Felfelek nedir, Felfelek ne demek

Felfelek; bir hayvan bilimi terimidir.

  • Bir tür küçük kelebek
  • Hurmagillerden, kestane büyüklüğündeki yemişi şerit düşürücü nitelik taşıyan Asya bitkisi (Areca catechu).

Bilimsel terim anlamı:

Hurmagillerden olup, kestane büyüklüğündeki yemişleri, çok üstün değerde bir şerit düşürücü nitelik taşıyan Asya bitkisi; areka cevizi.

İngilizce'de Felfelek ne demek? Felfelek ingilizcesi nedir?:

betel nut

Felfelek anlamı, kısaca tanımı:

Felfelek sokmak : Birini kuşkuya düşürmek.

Küçük : Niteliği aşağı olan, bayağı. Geri aşamada. Niceliği az olan. Kısık, parlak olmayan (ses). Küçük abdest. Makam, rütbe, derece bakımından daha aşağı olan kimse. Yaşı daha az olan. Değersiz, önemsiz. Boyutları, benzerlerininkinden daha ufak olan, mikro, büyük karşıtı.

Kelebek : Biçim olarak bu böceklere benzeyen. Vida, somun vb. nesnelerde kolayca çevrilmeye yarayan bölüm. Geviş getiren hayvanların karaciğerlerinde yerleşip en çok öd yollarını tıkayan bir cins asalak hayvan. Bu hayvanın neden olduğu hastalık. Pul kanatlılardan, vücudu, kanatları ince pullarla ve türlü renklerle örtülü, dört kanatlı, çok sayıda türleri olan böceklere verilen genel ad.

Hurma : Hurma ağacı. Bu ağacın tatlı meyvesi.

Kestane : Kayıngillerden, ılıman iklimlerde yetişen, 25-30 metre kadar boylanabilen, kerestesi doğramacılıkta kullanılan bir orman ağacı (Castanea sativa). Bu ağacın yenebilen kabuklu meyvesi. Kestane rengi.

 

Büyük : Önemli. Makam, rütbe, derece bakımından daha üst olan kimse. Boyutları, benzerlerinden daha fazla olan (somut nesne), makro, küçük karşıtı. Büyük abdest. Yetişkin, belli bir yaşa gelmiş. Üstün niteliği olan. Çok, ortalamayı aşan (soyut kavram). Niceliği çok olan.

Yemiş : İncir. Meyve.

Şerit : Bir kara yolunda trafik çizgileri ile ayrılmış bölümlerden her biri. Dar, uzun kıyı parçası. Dar, uzun dokuma veya kumaş parçası. Şeritgillerden, vücudu yassı, birbirine kenetlenmiş boğumları bulunan ve bazısı metrelerce boyda olan bir bağırsak asalağı, tenya, sığır tenyası, sığır şeridi, abdestbozan. Herhangi bir maddenin dar, düz, ince ve uzun parçası.

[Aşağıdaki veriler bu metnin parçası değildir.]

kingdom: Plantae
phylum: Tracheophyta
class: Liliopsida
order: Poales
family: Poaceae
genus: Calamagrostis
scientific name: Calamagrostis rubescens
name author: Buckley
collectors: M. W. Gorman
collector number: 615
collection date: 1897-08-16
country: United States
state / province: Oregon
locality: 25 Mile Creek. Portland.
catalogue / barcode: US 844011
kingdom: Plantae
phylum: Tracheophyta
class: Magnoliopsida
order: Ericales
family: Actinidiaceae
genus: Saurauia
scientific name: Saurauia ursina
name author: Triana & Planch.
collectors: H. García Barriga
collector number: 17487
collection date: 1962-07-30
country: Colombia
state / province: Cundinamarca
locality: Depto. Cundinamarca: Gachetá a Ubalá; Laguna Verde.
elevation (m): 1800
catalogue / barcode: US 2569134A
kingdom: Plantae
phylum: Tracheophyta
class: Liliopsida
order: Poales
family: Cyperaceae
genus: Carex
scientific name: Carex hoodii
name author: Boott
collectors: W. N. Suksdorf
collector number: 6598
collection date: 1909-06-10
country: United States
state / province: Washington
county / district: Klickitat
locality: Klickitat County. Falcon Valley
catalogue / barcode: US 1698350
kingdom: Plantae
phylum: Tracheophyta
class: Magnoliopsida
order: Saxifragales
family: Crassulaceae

Bir : Eş, aynı, bir boyda. Beraber. Sadece. Değer, önem bakımlarından birbirinden farksız, birbirine eşit, birbirine benzer. Tek. Aynı, benzer. Ancak, yalnız. Bu sayı kadar olan. Bir kez. Sayıların ilki. Ortaklaşa olan, birleşik, müşterek. Bu sayıyı gösteren 1 ve I rakamlarının adı. Herhangi bir varlığı belirsiz olarak gösteren (sayı).

Tür : Bir sonuca ulaşıncaya kadar yapılmış olan iş. Başladığı noktada biten, bir veya daha fazla yere önceden belirlenmiş bir programa göre yapılmış olan seyahat. Dolaşma.